Democrats are going to spend the next four years as if their job is to #Resist President Trump in all he does. That’s a shame (and shame on them) but it doesn’t mean Republicans should spend the next four years asking, “how high?” when Trump says “Jump!”
Republicans need to use their control of both chambers and the White House to restore the old-fashioned and essential idea that Congress should provide thorough oversight of the executive branch. Robust oversight would be good not only for the country as a whole, but for the GOP and the president himself.
Trump and his closest advisers, Steve Bannon and Kellyanne Conway, are new to governance. His Cabinet picks have less governing experience than many previous Cabinets. The Trump administration will need as much help as it can get, improving legislation, sharpening their joint agenda to improve the lives of the people and Congress can provide that help in the form of oversight.
In addition to passing laws, Congress’s duties include checking in on the executive branch. How are they spending the taxpayers’ money? How are they complying with mandates? What are their quality-control processes?
Different committees have oversight over different agencies, and oversight is supposed to be an around-the-clock, serious job.
For instance, Congress needs to ensure our government agencies are transparent. Federal laws, such as the Freedom of Information Act and the Presidential Records Act, require the White House and the agencies to preserve records and make the records available to the press and the public. Administrations often fall short, either through sloppiness or desire for secrecy.
The Obama administration got away with slow-walking FOIA responses, claiming too many exemptions from FOIA, and generally abusing the process. (The same was true with the Bush administration.)
Just imagine if the Democratic Congress in 2009 and 2010 had done their oversight work properly and checked in on the State Department to ensure that officials there were following FOIA rules. Maybe they could have learned that the woman running the department was evading FOIA by moving all her work emails to a private server and not handing them over in a timely manner.
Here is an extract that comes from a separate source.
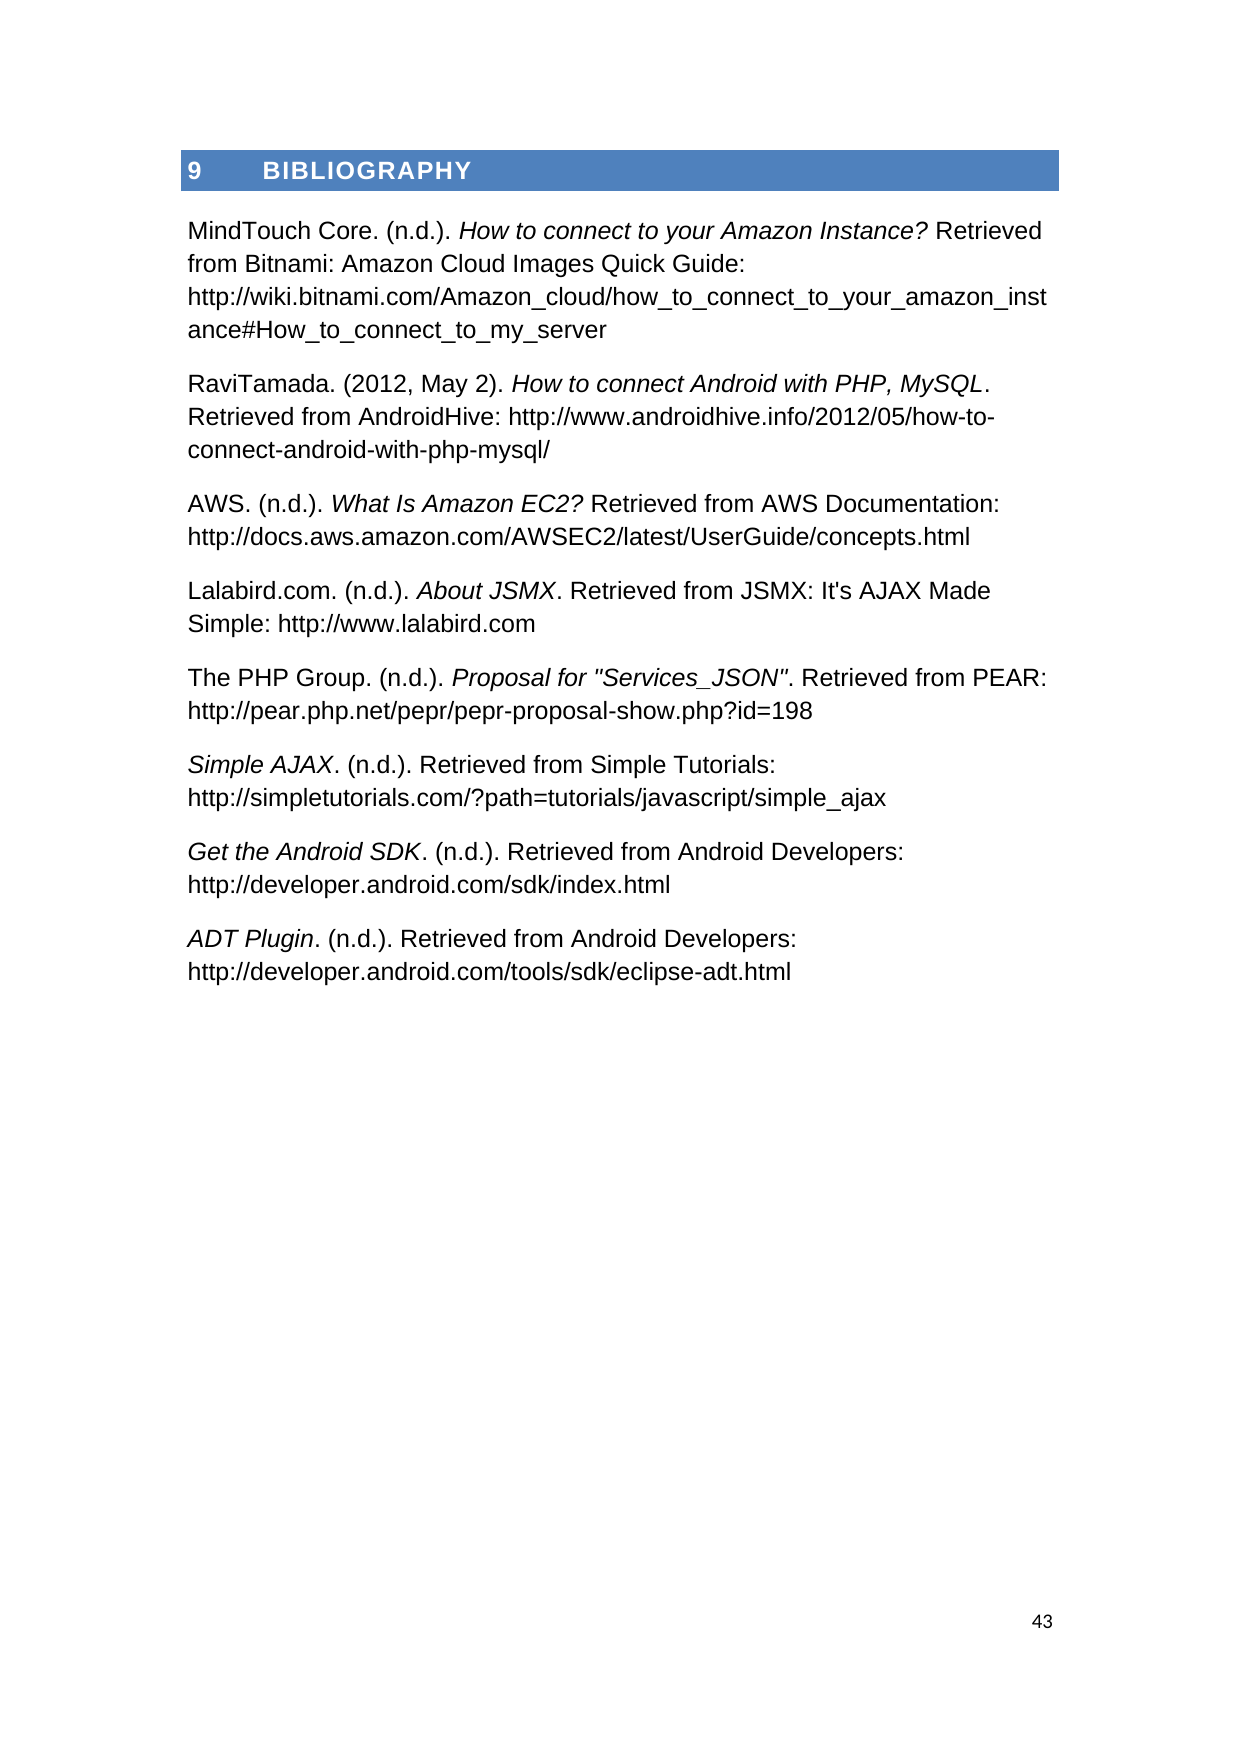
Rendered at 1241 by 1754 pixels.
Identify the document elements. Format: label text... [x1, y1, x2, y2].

Rectifying that problem in 2010 could have left the Democrats in a different situation today.
The Senate Finance Committee and the House Ways and Means Committees both have subcommittees whose jobs include overseeing the Internal Revenue Service. As soon as hints emerged that the agency was targeting Tea Party groups, these committees should have launched immediate investigations.
Congressional oversight might have detected early on that the Department of Health and Human Services wasn’t going to be ready to launch a functioning online health-insurance portal.
Republicans and Democrats in Congress both failed in their duty to oversee Obama’s wars. A disastrous regime change in Libya and an unaccountable drone war in Yemen were the fruits of their neglect.
So Benghazi, the healthcare.gov debacle, IRS targeting and the Hillary Clinton email scandal all might have been prevented or mitigated by strong congressional oversight.
Those disasters contributed to the decimation of Democrats both on Capitol Hill and across the country. They governed very poorly and now they are likely to be largely powerless for years to come.
Republicans should not repeat the mistake of giving the executive branch a free pass just because it was run by a president of their own party. They can help him be more effective and therefore more popular by doing their constitutional duty.
They need to make oversight great again. Congress should increase funding for oversight. Of all the ways to spend taxpayer money, investigating and regulating the rest of the government is one of the best. And each subcommittee chairman should make oversight a central part of his or her job.
Otherwise, the executive branch will try to get away with stuff — it always does. Career bureaucrats will buck their chief executive. Without strong oversight, Trump’s political appointees will continue the sort of sloppy work that, in Trump’s executive order on visas, brought him so much political and legal trouble. If Congress doesn’t return to the sort of oversight it’s supposed to conduct, those governing muscles will atrophy, and the next president will get away with even more.
For the next two years, at least, Republicans have control over the federal government. This is the opportunity to restart the norm of having Congress regulate the entity that most needs regulation: the federal leviathan.